Algumas semanas antes, Osaka tinha anunciado que não iria jogar a semifinal do torneio WTA de Cincinnati, também nos EUA, após o caso Jacob Blake. Ele foi atingido por sete tiros nas costas, no estado de Wisconsin, e perdeu os movimentos abaixo da cintura. Após o posicionamento de Osaka, a própria organização do evento anunciou a suspensão dos jogos programados para o dia seguinte.
Megan Rapinoe
Megan Rapinoe, estrela do time bicampeão mundial de futebol feminino dos EUA, é um ícone dentro e fora de campo.
A jogadora colabora com a Athlete Ally, uma organização que luta contra a homofobia no esporte, e com a Common Goal, que incentiva atletas profissionais a doar uma pequena porcentagem do salário a causas sociais. Também é uma das atletas que mais se posiciona a favor da igualdade salarial e de investimento nos esportes femininos e masculinos.
Além disso, era uma ferrenha opositora ao ex-presidente Donald Trump. Antes mesmo de a Seleção dos EUA vencer a Copa do Mundo de 2019, realizada na França, Megan afirmou que não iria à Casa Branca receber os tradicionais cumprimentos do chefe do Executivo. Como resposta, ele disse que elas, primeiramente, deveriam ganhar a competição. Elas ganharam. E não fizeram a visita.
Richarlison
Do Brasil, um dos atletas mais ativos politicamente é um velho conhecido dos mineiros: o atacante Richarlison, ex-jogador do América e que atualmente defende o Everton, da Inglaterra. O camisa 10 é ativo em várias lutas sociais.

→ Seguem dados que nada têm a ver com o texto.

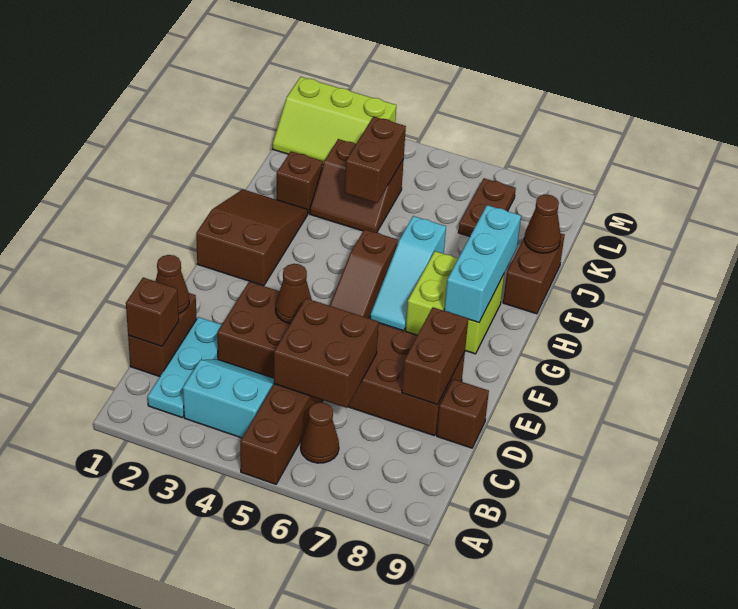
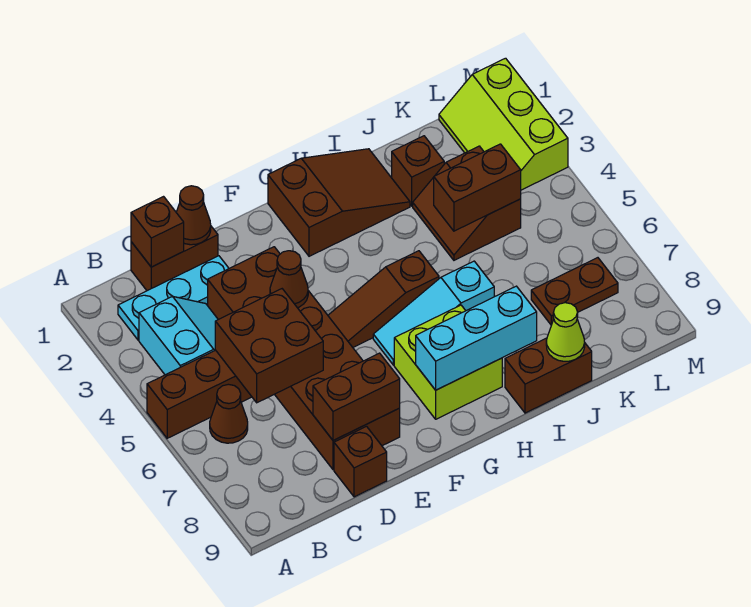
brown 1x1 cone [524,195,561,253] -> lime 1x1 cone [546,303,585,361]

Durante a Copa América, por exemplo, o jogador usou chuteiras em homenagem à ciência, como forma de incentivar o combate à COVID-19 por meio da vacina. Em outras oportunidades, Richarlison defendeu o Pantanal, alvo de incêndios recordes em 2020, e publicou a hashtag #Justiça por Mari Ferrer, jovem estuprada em 2018, cujo acusado do crime foi absolvido.
As seleções de futebol do Brasil contam ainda com outros ícones de lutas sociais. No masculino, o atacante Paulinho, do Bayer Leverkusen, da Alemanha, é crítico ferrenho do governo Jair Bolsonaro (sem partido). Filho de Oxóssi, o orixá caçador, o jovem de 21 anos é seguidor do Candomblé e simboliza o combate à intolerância religiosa. No feminino, Marta, a maior jogadora de todos os tempos, é ativa na luta pela igualdade de gênero.
O vôlei masculino é outro espaço de fervor político. Em 2019, Wallace e o mineiro Maurício Souza comemoraram uma vitória no Mundial fazendo o número 17 com os dedos, em referência elogiosa a Bolsonaro. Ao lado deles, na foto, aparece Douglas Souza - símbolo de combate à LGBTfobia no esporte. O time ainda conta com o também mineiro Ricardo Lucarelli, que já se manifestou contra o racismo.